Job Description:
• Work collaboratively with Product Managers, Designers, and Engineers to set up, develop, and maintain critical back-end integrations for data and analytics platform.
• Create and maintain new and existing data pipelines, Extract, Transform, and Load (ETL) processes, and ETL features using Azure cloud services.
• Build, expand, and optimize data and data pipeline architectures.
• Optimize data flow and collection for cross functional teams of database architects, data analysts, and data scientists.
• Operate large-scale data processing pipelines and resolve business and technical issues pertaining to the processing and data quality.
• Assemble large, complex sets of data that meet non-functional and functional business requirements.
• Identify, design, and implement internal process improvements including re-designing data infrastructure for greater scalability, optimizing data delivery, and automating manual processes.
• Develop and document standard operating procedures (SOPs) for new and existing data pipelines.
• Build analytical tools to utilize the data pipeline, providing actionable insight into key business performance metrics including operational efficiency and customer acquisition.
• Write unit and integration tests for all data processing code.
• Read data specifications and translate them into code and design documents.
Requirements:
• All candidates must pass public trust clearance through the U.S. Federal Government.
• Bachelor's degree in Computer Science, Software Engineering, Data Science, Statistics, or related technical field.
• 8+ years of experience in software/data engineering, including data pipelines, data modeling, data integration, and data management.
• Expertise in data lakes, data warehouses, data meshes, data modeling and data schemas (star, snowflake…).
• Extensive experience with Azure cloud-native data services, including Synapse, Data Factory, DevOps, KeyVault, etc.

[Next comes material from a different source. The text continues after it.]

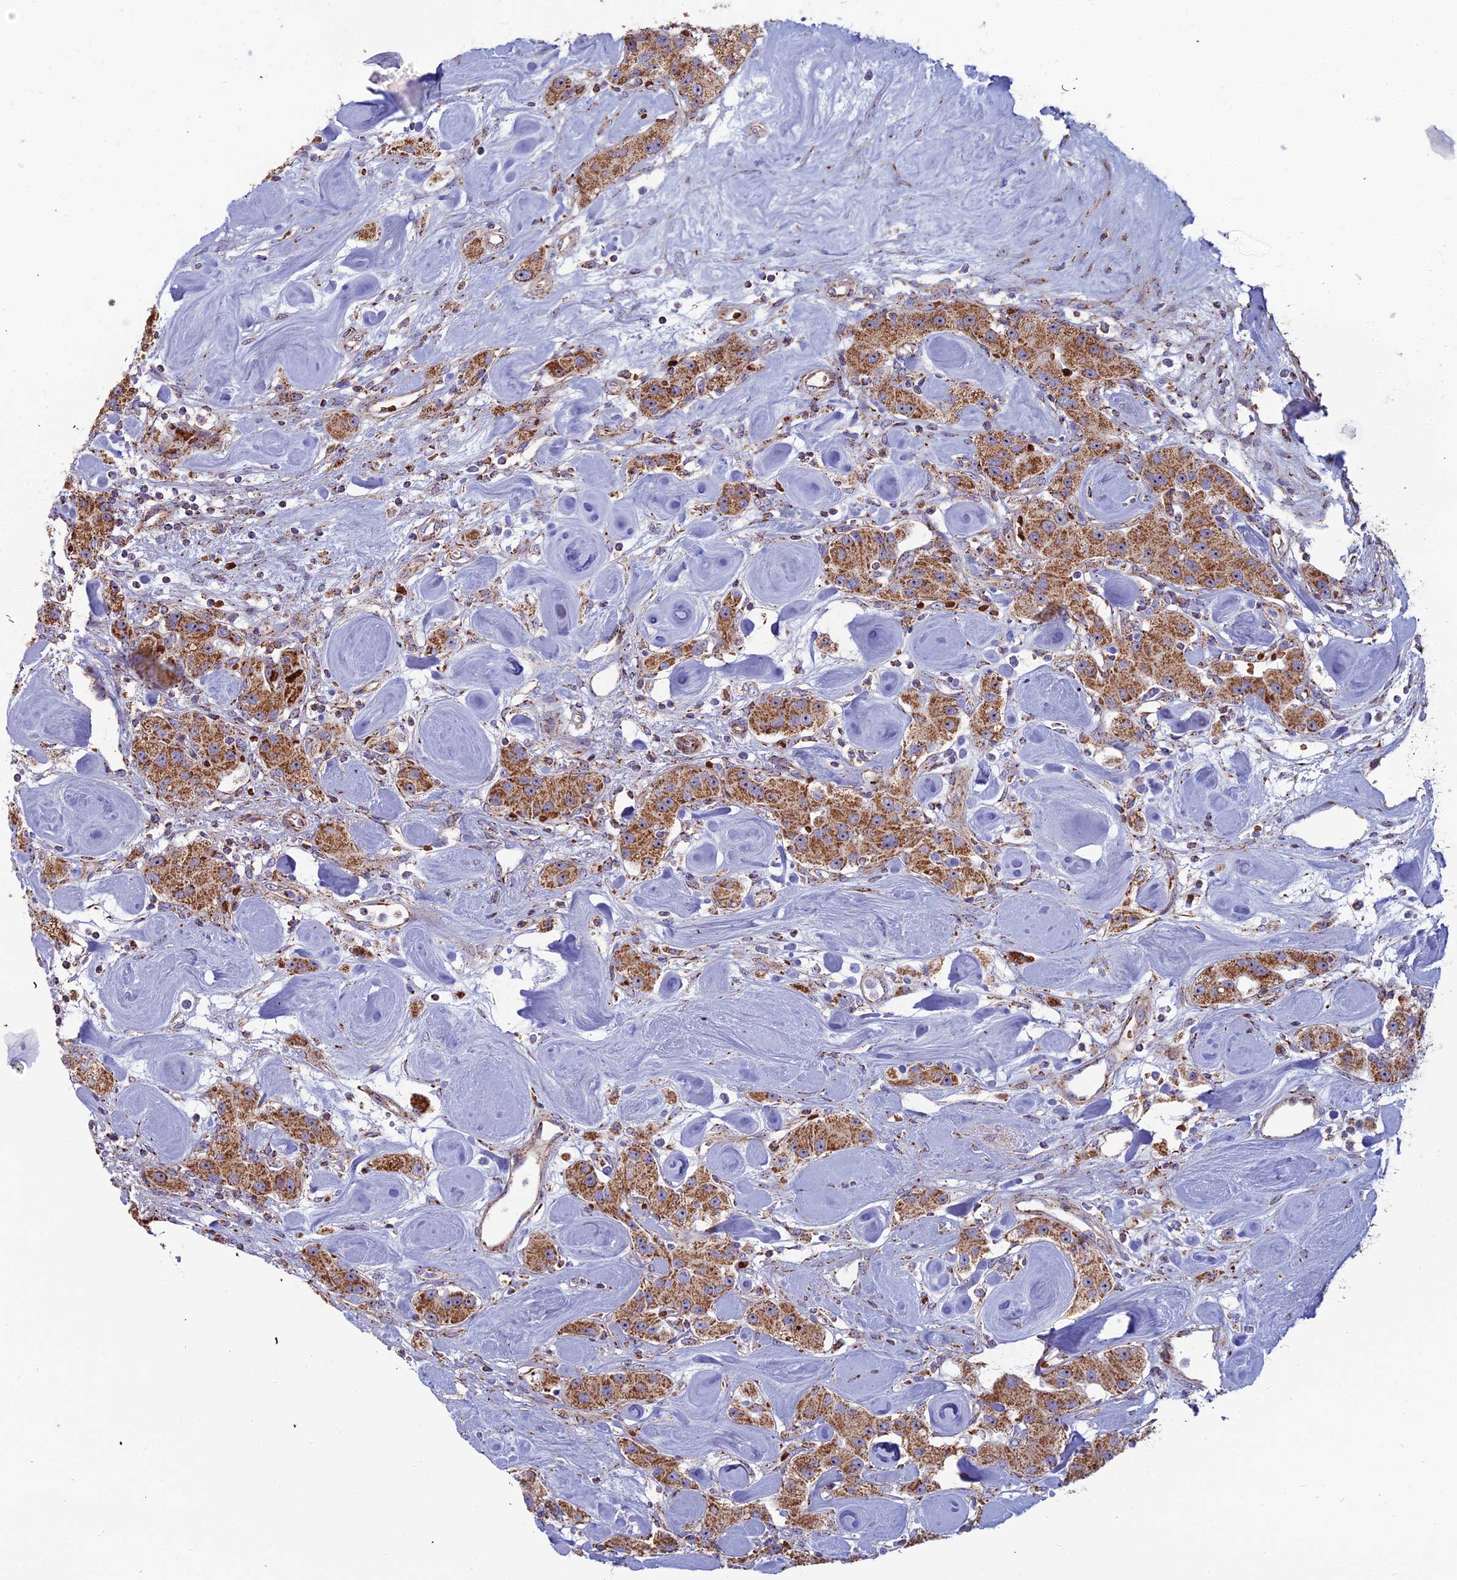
{"staining": {"intensity": "strong", "quantity": ">75%", "location": "cytoplasmic/membranous"}, "tissue": "carcinoid", "cell_type": "Tumor cells", "image_type": "cancer", "snomed": [{"axis": "morphology", "description": "Carcinoid, malignant, NOS"}, {"axis": "topography", "description": "Pancreas"}], "caption": "A brown stain shows strong cytoplasmic/membranous staining of a protein in human carcinoid tumor cells.", "gene": "SLC35F4", "patient": {"sex": "male", "age": 41}}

• Expertise in SQL, T-SQL, and Python with applied experience in Apache Spark and large-scale processing using PySpark.
• Proficiency with data formats: parquet, distributed snappy parquet, and .csv.
• Understanding of common connection protocols, such as SFTP.
• Proven ability to work with incomplete or ambiguous data infrastructure and design integration strategies.
• Excellent analytical, organizational, and problem-solving skills.
• Strong communication skills, with the ability to translate complex concepts across technical and business teams.
• Proven experience working with petabyte-level data systems.
Benefits:
• Highly competitive salary
• Full healthcare benefits